I am making no claims about the physics here, just a way to clarify the mathematics presented in the question. More/different work may need to be done to bring this in line with the standard physical interpretations of the equations.
1.
Suppose, as an example, that $E(V,T,O)$ and $S(V,T,O)$ are some sort of functions on real variables: $E$ and $S$ both depending on $V$, $T$, and some other factor $O$. Now, for some physical reason, we might be only considering these functions with one or more constraint equations, like maybe $T+O=7$.
In any case, $\dfrac{\partial E}{\partial V}$ would depend on the values of the other inputs $T,O$. If we consider $\dfrac{\partial E}{\partial V}$ at the particular values $T=T_0$ and $O=O_0$ (perhaps from context), then $\dfrac{\partial E}{\partial V}=\dfrac{\mathrm d}{\mathrm dV}E(V,T_0,O_0)$. So a partial derivative is a total derivative with $T$ (and any other things that aren't $V$) held constant.
If we assume $T=T_0$ (and everything else constant), then the equation with the partial derivatives becomes $\dfrac{\mathrm dE}{\mathrm dV}=T_0\dfrac{\mathrm dS}{\mathrm dV}-P$. In this context with everything else held constant, we could solve for $P$ as a function of $V$: ($P=T_0\dfrac{\mathrm dS}{\mathrm dV}-\dfrac{\mathrm dE}{\mathrm dV}$), so it makes sense to speak of $\dfrac{\mathrm dP}{\mathrm dV}$.

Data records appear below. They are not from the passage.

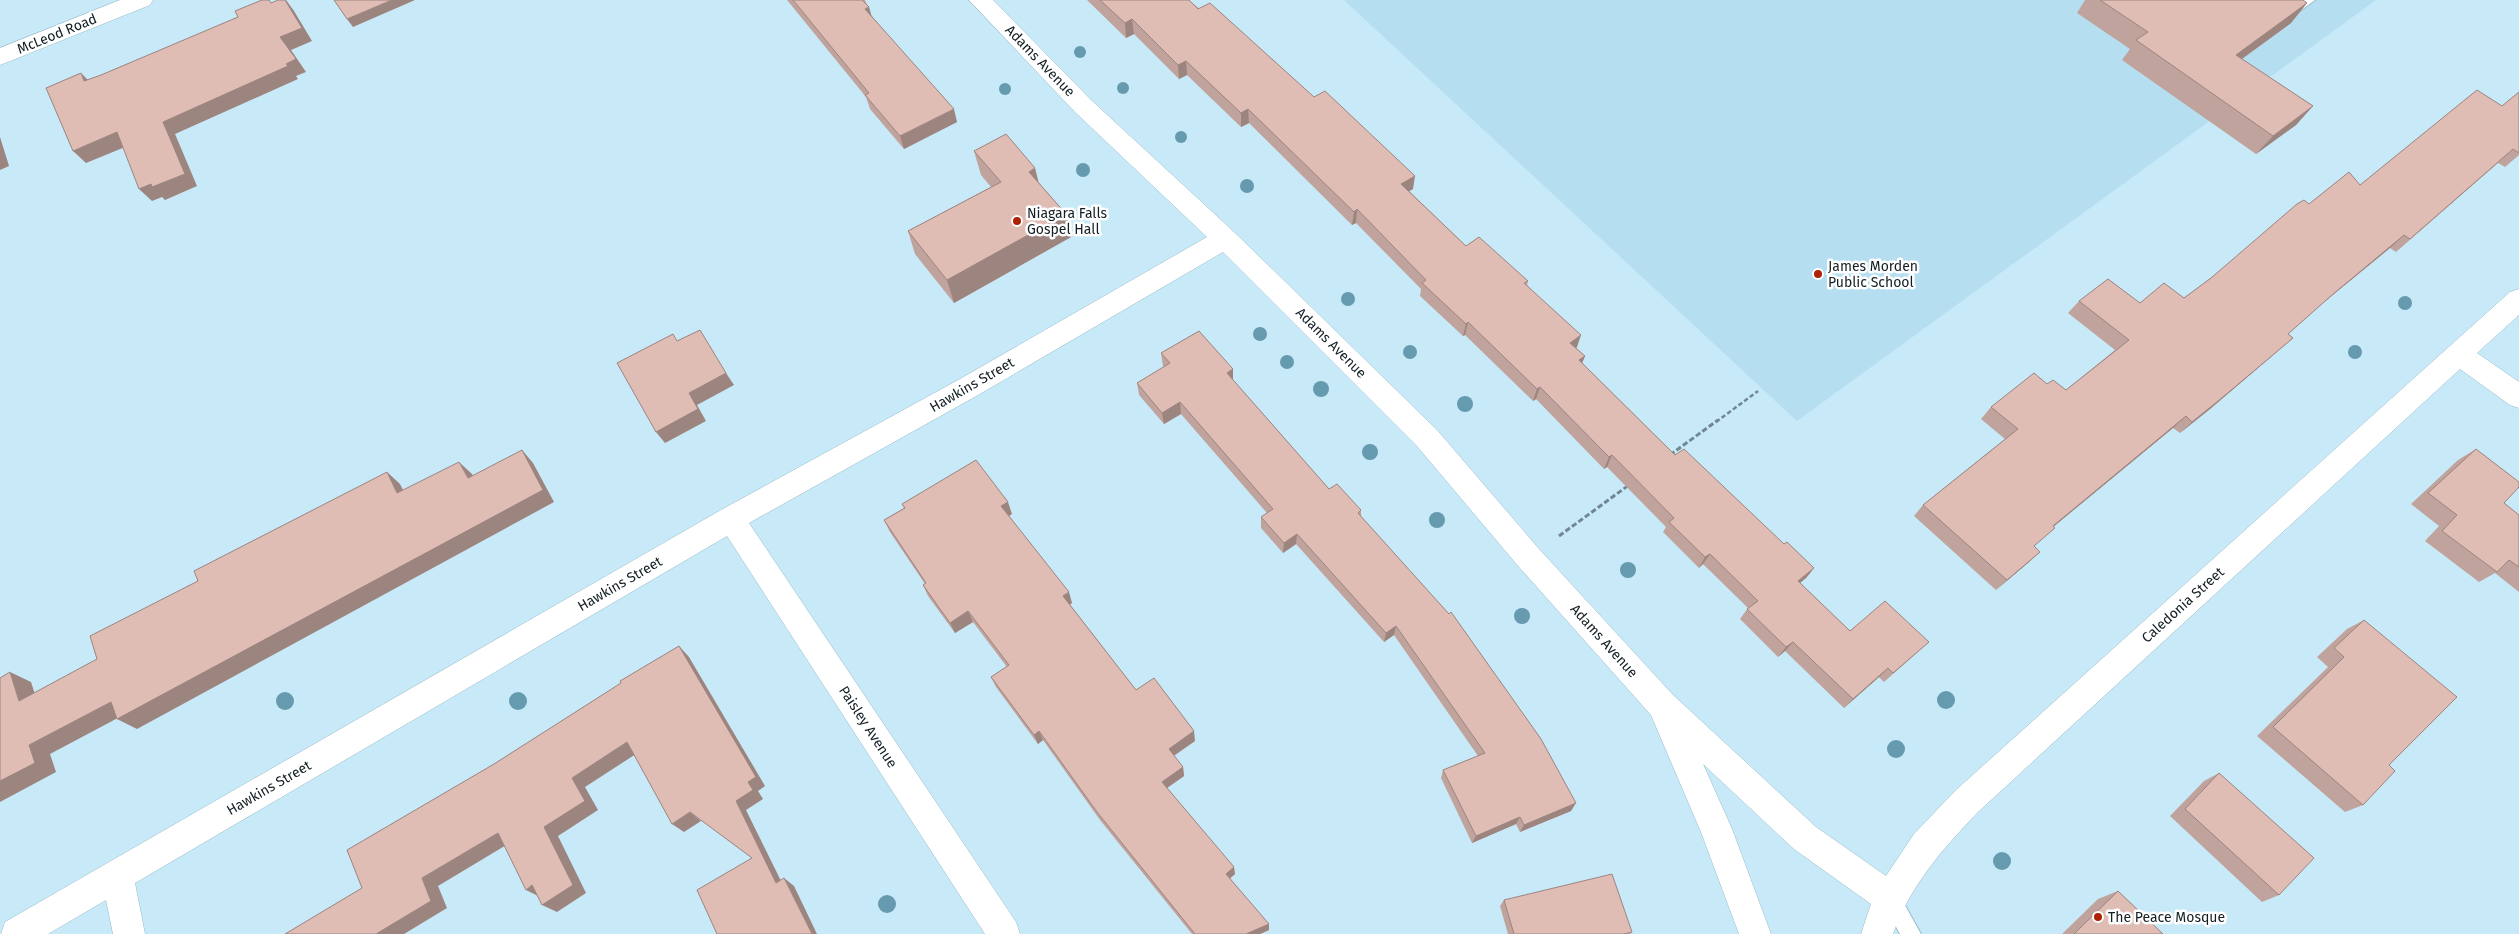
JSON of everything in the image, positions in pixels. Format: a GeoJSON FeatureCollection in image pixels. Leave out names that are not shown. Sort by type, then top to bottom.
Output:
{"type":"FeatureCollection","features":[{"type":"Feature","properties":{"kind":"street","name":"McLeod Road"},"geometry":{"type":"LineString","coordinates":[[0,58],[142,0]]}},
{"type":"Feature","properties":{"kind":"street","name":"Adams Avenue"},"geometry":{"type":"LineString","coordinates":[[980,0],[1083,106],[1225,239],[1427,438],[1529,558],[1662,705],[1805,838],[1890,898]]}},
{"type":"Feature","properties":{"kind":"street","name":"Hawkins Street"},"geometry":{"type":"LineString","coordinates":[[17,934],[732,519],[969,387],[1225,239]]}},
{"type":"Feature","properties":{"kind":"street","name":"Caledonia Street"},"geometry":{"type":"LineString","coordinates":[[1877,934],[1890,898],[1925,845],[1967,801],[2519,299]]}},
{"type":"Feature","properties":{"kind":"street"},"geometry":{"type":"LineString","coordinates":[[2459,354],[2519,397]]}},
{"type":"Feature","properties":{"kind":"street","name":"Paisley Avenue"},"geometry":{"type":"LineString","coordinates":[[732,519],[1004,934]]}},
{"type":"Feature","properties":{"kind":"street","name":"Adams Avenue"},"geometry":{"type":"LineString","coordinates":[[1662,705],[1716,829],[1755,934]]}},
{"type":"Feature","properties":{"kind":"street"},"geometry":{"type":"LineString","coordinates":[[117,876],[129,934]]}},
{"type":"Feature","properties":{"kind":"lane"},"geometry":{"type":"LineString","coordinates":[[1890,898],[1911,934]]}},
{"type":"Feature","properties":{"kind":"path"},"geometry":{"type":"LineString","coordinates":[[1663,460],[1758,391]]}},
{"type":"Feature","properties":{"kind":"path"},"geometry":{"type":"LineString","coordinates":[[1529,558],[1632,483]]}},
{"type":"Feature","properties":{"kind":"shaded area","name":"James Morden Public School"},"geometry":{"type":"Polygon","coordinates":[[[1344,0],[2376,0],[1797,421],[1344,0]]]}},
{"type":"Feature","properties":{"kind":"building"},"geometry":{"type":"Polygon","coordinates":[[[262,0],[269,0],[271,3],[285,0],[302,28],[280,37],[296,59],[286,64],[288,66],[163,122],[185,174],[152,187],[151,184],[139,189],[117,132],[73,151],[46,88],[81,73],[84,81],[101,75],[238,17],[235,11],[262,0]]]}},
{"type":"Feature","properties":{"kind":"building"},"geometry":{"type":"Polygon","coordinates":[[[334,0],[392,0],[347,19],[334,0]]]}},
{"type":"Feature","properties":{"kind":"building"},"geometry":{"type":"Polygon","coordinates":[[[793,0],[862,0],[869,7],[865,9],[954,109],[900,136],[865,95],[869,93],[793,0]]]}},
{"type":"Feature","properties":{"kind":"building"},"geometry":{"type":"Polygon","coordinates":[[[1100,0],[1189,0],[1198,9],[1210,3],[1314,97],[1325,91],[1415,176],[1401,184],[1466,246],[1479,237],[1528,281],[1524,283],[1581,335],[1570,343],[1585,356],[1579,360],[1675,455],[1684,449],[1784,544],[1787,542],[1814,568],[1798,581],[1850,631],[1885,601],[1929,642],[1893,673],[1888,668],[1853,699],[1793,642],[1786,647],[1747,609],[1758,601],[1710,554],[1705,557],[1669,522],[1674,518],[1612,455],[1609,457],[1540,387],[1537,389],[1468,322],[1466,324],[1422,283],[1426,280],[1357,209],[1354,212],[1248,109],[1241,113],[1186,61],[1178,65],[1132,19],[1125,23],[1100,0]]]}},
{"type":"Feature","properties":{"kind":"building"},"geometry":{"type":"Polygon","coordinates":[[[2100,0],[2303,0],[2307,3],[2236,55],[2313,106],[2273,136],[2136,40],[2148,32],[2100,0]]]}},
{"type":"Feature","properties":{"kind":"building"},"geometry":{"type":"Polygon","coordinates":[[[2477,90],[2502,106],[2519,92],[2519,153],[2513,149],[2410,239],[2404,235],[2288,334],[2293,338],[2223,397],[2192,422],[2186,416],[2053,526],[2055,528],[2034,546],[2040,552],[2007,580],[1923,505],[2018,429],[1991,407],[2034,373],[2047,384],[2053,380],[2066,390],[2129,340],[2079,301],[2108,279],[2140,303],[2164,283],[2184,298],[2211,278],[2297,204],[2304,200],[2309,204],[2349,172],[2360,185],[2477,90]]]}},
{"type":"Feature","properties":{"kind":"building","name":"Niagara Falls Gospel Hall"},"geometry":{"type":"Polygon","coordinates":[[[1006,134],[1035,168],[1029,172],[1066,214],[947,280],[908,231],[1001,182],[974,151],[1006,134]]]}},
{"type":"Feature","properties":{"kind":"building"},"geometry":{"type":"Polygon","coordinates":[[[700,330],[726,373],[689,393],[698,409],[656,432],[617,363],[673,334],[677,341],[700,330]]]}},
{"type":"Feature","properties":{"kind":"building"},"geometry":{"type":"Polygon","coordinates":[[[1199,331],[1233,369],[1227,373],[1329,489],[1337,484],[1361,510],[1358,513],[1449,614],[1451,612],[1541,739],[1576,803],[1524,825],[1520,817],[1476,836],[1443,770],[1485,753],[1396,626],[1386,633],[1297,534],[1284,543],[1261,517],[1273,509],[1180,402],[1162,413],[1137,383],[1170,363],[1161,353],[1199,331]]]}},
{"type":"Feature","properties":{"kind":"building"},"geometry":{"type":"Polygon","coordinates":[[[2476,449],[2519,482],[2519,487],[2504,503],[2519,515],[2519,567],[2509,560],[2497,572],[2442,531],[2457,515],[2428,493],[2476,449]]]}},
{"type":"Feature","properties":{"kind":"building"},"geometry":{"type":"Polygon","coordinates":[[[522,450],[543,490],[117,719],[111,702],[29,745],[35,763],[0,781],[0,678],[10,672],[19,701],[97,659],[90,636],[198,581],[194,571],[387,472],[397,493],[459,462],[468,478],[522,450]]]}},
{"type":"Feature","properties":{"kind":"building"},"geometry":{"type":"Polygon","coordinates":[[[976,460],[1008,502],[1001,506],[1069,592],[1063,596],[1136,690],[1154,678],[1194,731],[1169,749],[1183,767],[1162,782],[1234,867],[1226,874],[1269,924],[1246,934],[1195,934],[1097,812],[1039,731],[1034,735],[991,677],[1009,665],[968,611],[950,623],[923,585],[926,583],[884,520],[905,508],[902,504],[976,460]]]}},
{"type":"Feature","properties":{"kind":"building"},"geometry":{"type":"Polygon","coordinates":[[[2364,620],[2457,697],[2389,765],[2395,771],[2363,805],[2273,727],[2344,657],[2334,648],[2364,620]]]}},
{"type":"Feature","properties":{"kind":"building"},"geometry":{"type":"Polygon","coordinates":[[[679,646],[756,777],[748,782],[753,790],[736,801],[776,883],[784,878],[812,934],[717,934],[697,890],[752,858],[690,812],[672,824],[627,742],[572,778],[585,801],[544,827],[573,885],[542,905],[532,885],[526,890],[498,833],[422,878],[431,901],[376,934],[285,934],[362,888],[347,850],[494,764],[621,683],[620,681],[679,646]]]}},
{"type":"Feature","properties":{"kind":"building"},"geometry":{"type":"Polygon","coordinates":[[[2219,773],[2314,858],[2279,895],[2185,809],[2219,773]]]}},
{"type":"Feature","properties":{"kind":"building"},"geometry":{"type":"Polygon","coordinates":[[[1612,874],[1632,932],[1624,934],[1514,934],[1504,900],[1612,874]]]}},
{"type":"Feature","properties":{"kind":"building"},"geometry":{"type":"Polygon","coordinates":[[[2118,891],[2163,934],[2074,934],[2118,891]]]}},
{"type":"Feature","properties":{"kind":"place","name":"Niagara Falls Gospel Hall"},"geometry":{"type":"Point","coordinates":[1017,221]}},
{"type":"Feature","properties":{"kind":"place","name":"James Morden Public School"},"geometry":{"type":"Point","coordinates":[1818,274]}},
{"type":"Feature","properties":{"kind":"place","name":"The Peace Mosque"},"geometry":{"type":"Point","coordinates":[2098,917]}}]}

One way to get to the equation with the $\mathrm d$s is to "multiply through by $\mathrm dV$" without worrying about definitions. But another perspective is through "differential forms" where, by definition, if $f(V)$ is a function of a single variable, we have $\mathrm df=\left(\dfrac{\mathrm df}{\mathrm dV}\right)\mathrm dV$ (where $dV$ is just an odd-looking other input variable for $\mathrm df$). Then multiplying both sides by $\mathrm dV$ does give you $\mathrm dE=T_0\mathrm dS-P\mathrm dV$ by definition (here $\mathrm dV$ is like an independent variable).
2.
It's not common to take partial derivatives of infinitesimals. But if you're working with differential forms, and $f(x,y,z)$ is a function, then $\mathrm df=\dfrac{\partial f}{\partial x}\mathrm dx+\dfrac{\partial f}{\partial y}\mathrm dy+\dfrac{\partial f}{\partial z}\mathrm dz$, for example.
3.
Depending on what you want to know about differential forms, there's a lot of stuff to read, but you may want to start with this MSE question about how a derivative is/is not a ratio. It's also possible that things are complicated by physicists using notation slightly differently to how mathematicians would commonly write things.